While receiving approximately $20 million in salary, bonus, and stock options for the approximately 10 years that Finazzo worked at Aeropostale, Finazzo received more than $25 million in kickbacks from approximately June 2002 through November 2006 from Dey through C&D Retail Consultants, Inc., a company controlled by Finazzo, and through other companies Finazzo jointly owned with Dey.

In 2005 alone, at the peak of the business between Aéropostale and South Bay, Finazzo received more than $13 million in kickbacks from South Bay.

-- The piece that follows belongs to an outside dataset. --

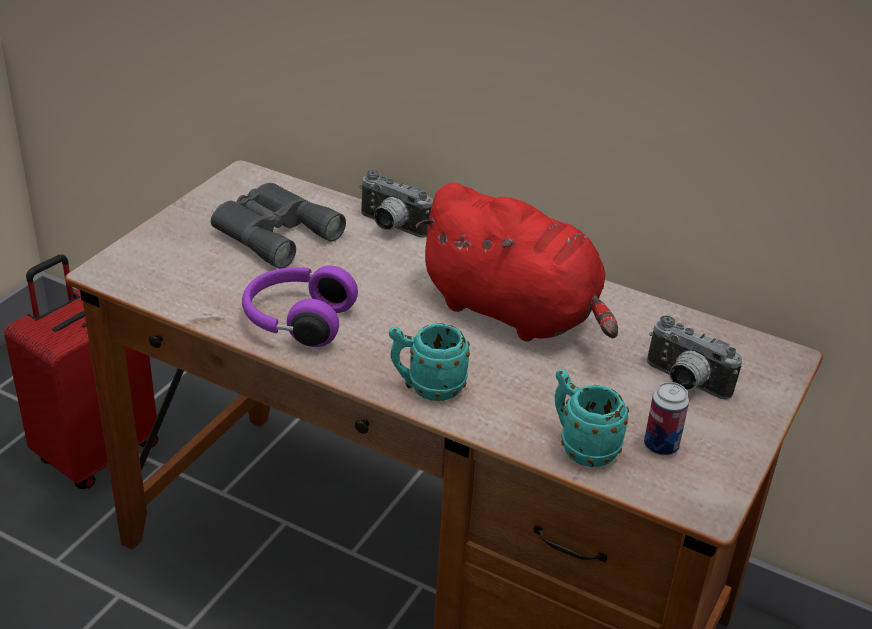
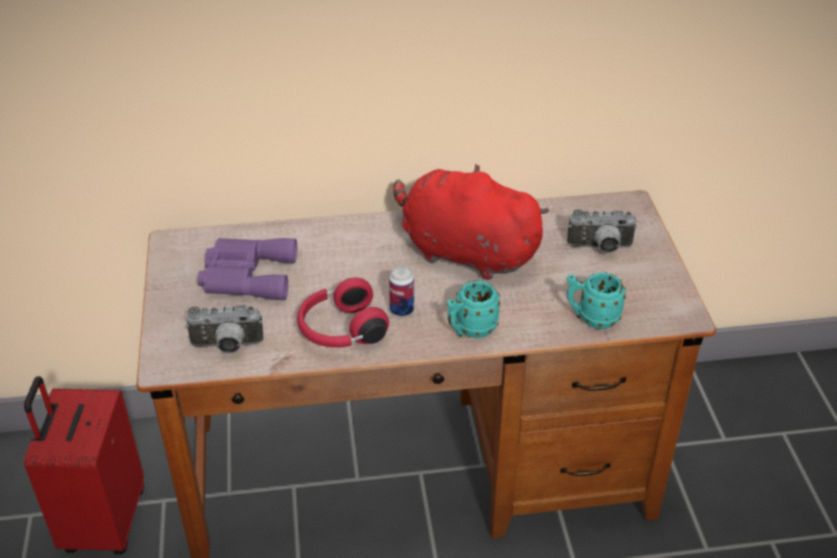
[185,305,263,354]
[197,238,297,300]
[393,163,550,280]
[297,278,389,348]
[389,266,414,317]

Throughout the course of the scheme, Finazzo and Dey concealed the kickbacks from Aéropostale and its employees, causing Aéropostale to lose profits and negatively impacting employee bonus amounts.

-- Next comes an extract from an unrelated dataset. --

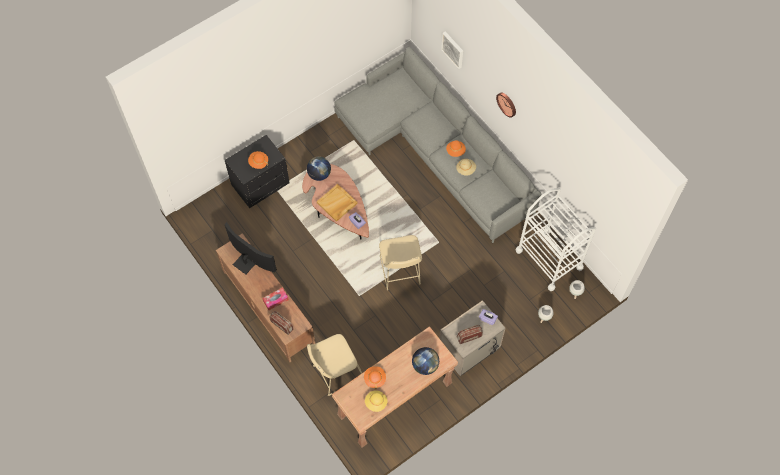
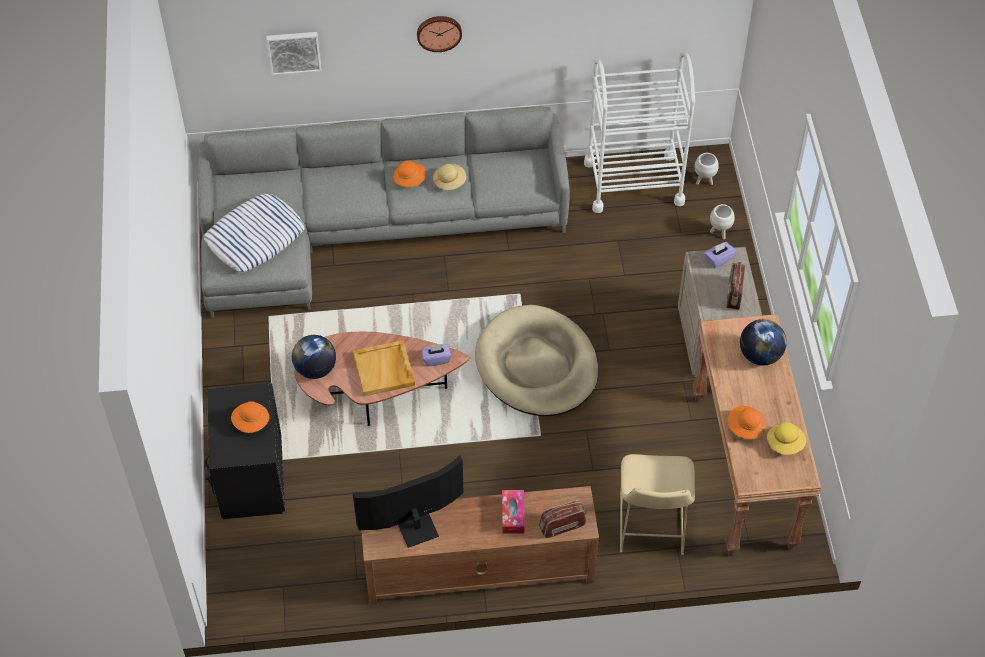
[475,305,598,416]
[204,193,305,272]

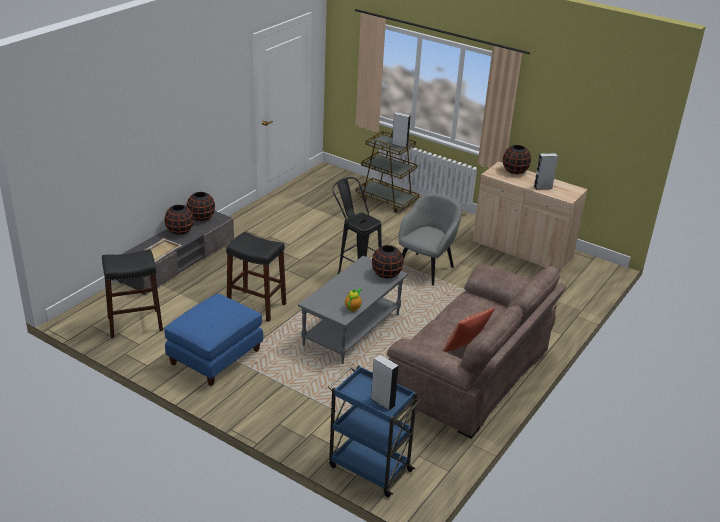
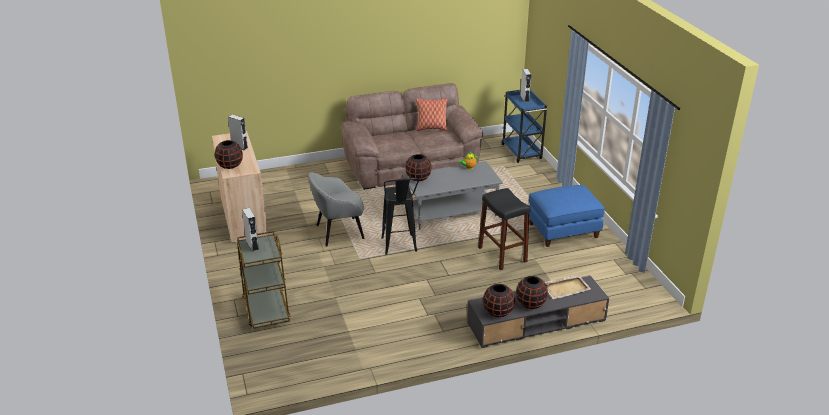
[102,249,163,338] (first image)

Because Finazzo falsely stated in numerous company questionnaires that he was not engaged in any related-party transactions, Aéropostale falsely reported in its SEC filings that the company did not engage in such transactions.

Aéropostale is a publicly traded company on the New York Stock Exchange.

At trial, the government proved that Finazzo defrauded Aéropostale by preventing Aéropostale from seeking lower prices for merchandise it purchased from South Bay, preventing Aéropostale from selecting other vendors who had better price and quality, and by causing Aéropostale to pay higher prices on merchandise it purchased from South Bay.

For example, Finazzo’s unyielding commitment to placing t-shirt orders with South Bay caused him to repeatedly rebuff Aéropostale’s CEO’s direction that 25% of the t-shirt orders be placed with overseas vendors at a much lower cost. Finazzo did this to maintain his illegal kickbacks from South Bay.

“We have all heard the saying ‘money does not buy happiness,’ and today’s verdict is case in point for that maxim. Christopher Finazzo had a great job that paid him millions of dollars, but this honest living was apparently not enough to satisfy his greed. As the evidence at trial showed, he schemed to steal from Aéropostale and to receive more than $25 million in illegal kickbacks from a supplier,” said United States Attorney Lynch.

Finazzo faces a sentence of up to 20 years’ imprisonment for each of the fourteen counts of mail fraud and the one count of wire fraud, and up to five years’ imprisonment for the conspiracy count.

Douglas Dey faces a maximum sentence of five years.